Climate Decade in Review - Post 16: Wilkins Ice Shelf Partially Collapses

March 28, 2008 - a 156 square mile part of The Wilkins Ice Shelf along the Antarctic Peninsula disintegrates (photo is a close-up of the ice after the break up).

The Wilkins Ice Shelf lies along the Antarctic Peninsula and is about the size of the island of Jamaica. Increasing temperatures worldwide are increasing more rapidly at the poles, where they are having significant affects on polar ice. In this case, the Wilkins Ice Shelf lost a significant portion of itself on this date in the climate decade. It is virtually certain that most of the rest of it will disintegrate in the next decade.

In this case, the actual collapse of the ice sheet will have little or no effect on sea levels. That is because the ice shelf was already floating. Floating ice that melts does not raise sea levels in the same way that an ice cube melting in a glass does not raise the level of water in the class. Land-based ice that melts does raise sea level, because it is like adding water to the glass.

The other way ice shelves lead to sea level rise is if they were holding back glaciers. In the case of Wilkins, that is not the case either.

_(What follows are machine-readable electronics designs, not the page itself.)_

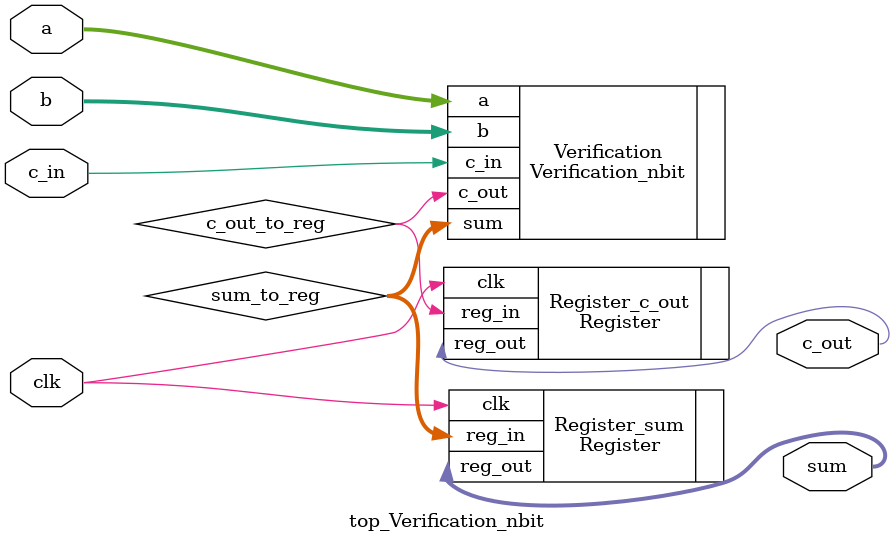
<source format=v>
`timescale 1ns / 1ns
module top_Verification_nbit(clk, c_out, sum, a, b, c_in);

	parameter W = 32;
	
	input clk;
	input [W-1:0] a, b;
	input c_in;
	output [W-1:0] sum;
	output c_out;
	
	wire c_out_to_reg;
	wire [W-1:0] sum_to_reg;
	
	Verification_nbit
	#(.W(W))
	Verification
	(
		.c_out(c_out_to_reg),
		.sum(sum_to_reg),
		.a(a),
		.b(b),
		.c_in(c_in)
	);
	
	Register
	#(.W(W))
	Register_sum
	(
		.clk(clk),
		.reg_in(sum_to_reg),
		.reg_out(sum)
	);	
	
	
	Register
	#(.W(1))
	Register_c_out
	(
		.clk(clk),
		.reg_in(c_out_to_reg),
		.reg_out(c_out)
	);	
	

endmodule

</source>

Nonetheless, the ongoing disintegration of the Wilkins Ice Shelf and other polar ice at both poles is a constant reminder of the significant effect global warming is having on our environment.
This is one in the series of "Climate Decade in Review" posts on this blog that began in January 2010. These posts present climate-change-related events that occurred during the 00's, the warmest decade in recorded history.